Sí, y así lo dije en su momento públicamente: en realidad, el problema hubiera sido que el querido Katchadjian restituyera el relato a su peso verdadero y publicara «El Aleph» tal como lo hizo Borges cuando salió la primera vez, no me acuerdo si a comienzos de los cuarenta. Duchamp le sacó el bigote a su Mona Lisa después de un tiempo y la dejó como era. Un abogado me explicó que «el caso» lo constituía el hecho de que «El Aleph» estaba completo en la edición de Katchadjian, y eso lo obligaba a pagar derechos… ¡pero un juicio penal! Se trataba de un autor libre de derechos, pero Borges pone las mismas palabras que Cervantes cuando habla del Quijote de Menard en la ficción de marras. En fin, es parte de la inescrutabilidad central de Borges el hecho de que incluso las personas que estaban más cerca de él ignoraran su genio verdadero.

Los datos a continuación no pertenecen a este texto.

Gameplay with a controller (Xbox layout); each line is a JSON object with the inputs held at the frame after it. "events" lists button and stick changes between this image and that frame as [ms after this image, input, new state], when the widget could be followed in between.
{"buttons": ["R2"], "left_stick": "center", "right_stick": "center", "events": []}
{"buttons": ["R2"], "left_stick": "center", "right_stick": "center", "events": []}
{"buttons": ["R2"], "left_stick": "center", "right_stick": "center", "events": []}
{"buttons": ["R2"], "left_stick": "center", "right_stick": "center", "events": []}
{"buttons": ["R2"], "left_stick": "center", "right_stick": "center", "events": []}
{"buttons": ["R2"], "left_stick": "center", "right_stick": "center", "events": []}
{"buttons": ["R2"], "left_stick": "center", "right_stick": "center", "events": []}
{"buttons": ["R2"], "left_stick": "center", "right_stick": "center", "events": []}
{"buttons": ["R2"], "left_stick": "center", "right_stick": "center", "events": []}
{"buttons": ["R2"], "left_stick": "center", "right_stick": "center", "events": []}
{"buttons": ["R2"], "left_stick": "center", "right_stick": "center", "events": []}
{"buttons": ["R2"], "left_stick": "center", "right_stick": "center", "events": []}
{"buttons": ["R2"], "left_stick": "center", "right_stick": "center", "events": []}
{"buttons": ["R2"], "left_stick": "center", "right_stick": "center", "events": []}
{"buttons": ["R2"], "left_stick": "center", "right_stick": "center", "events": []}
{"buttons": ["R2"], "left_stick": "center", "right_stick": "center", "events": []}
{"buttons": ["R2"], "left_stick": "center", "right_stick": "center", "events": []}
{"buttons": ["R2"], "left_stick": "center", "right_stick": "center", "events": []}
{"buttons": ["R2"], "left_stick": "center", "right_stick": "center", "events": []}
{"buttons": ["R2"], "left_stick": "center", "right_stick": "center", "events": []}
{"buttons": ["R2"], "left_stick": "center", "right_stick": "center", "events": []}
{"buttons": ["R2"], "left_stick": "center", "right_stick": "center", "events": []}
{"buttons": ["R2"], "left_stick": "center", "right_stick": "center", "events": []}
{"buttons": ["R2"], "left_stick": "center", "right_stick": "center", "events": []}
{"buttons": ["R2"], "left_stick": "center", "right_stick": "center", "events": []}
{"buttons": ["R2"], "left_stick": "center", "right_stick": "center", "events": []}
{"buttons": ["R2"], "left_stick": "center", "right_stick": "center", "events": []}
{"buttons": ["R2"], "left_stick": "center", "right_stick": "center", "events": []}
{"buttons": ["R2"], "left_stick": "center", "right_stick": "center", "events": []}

El propio Borges pareció menoscabar el «Pierre Menard» y no incluirlo luego en sus antologías personales, y armar modelos parecidos con Bioy en Bustos Domecq. Pepe Bianco y Michel Lafon sí advirtieron la genialidad del acto, de, como se dice hoy, «la operación».

–¿A qué te refieres cuando dices que el problema hubiera sido que Katchadjian republicara la versión original? ¿Te refieres a sus consecuencias literarias o al brazo pesado de la ley?

Era el efecto duchampiano por antonomasia. Magia y cirugía. Y «El Aleph» tal como era cuando se pensó como venganza a quien fuera modelo de Daneri. Y listo. Y la vanguardia literaria a la altura de la de las artes visuales.
Abrazo,
Lwg

 

[1] «When later I read Don Quixote in the original, it sounded like a bad translation to me», dice Borges al enfrentarse a la versión original del libro de Cervantes.
[2] Orlando Barone, ed., Diálogos de Borges y Sábato (Emecé, 1966).

 

 

 

 

Acerca del autor

Cristián Rau es periodista y máster en periodismo cultural de la Universidad La Sapienza, Roma.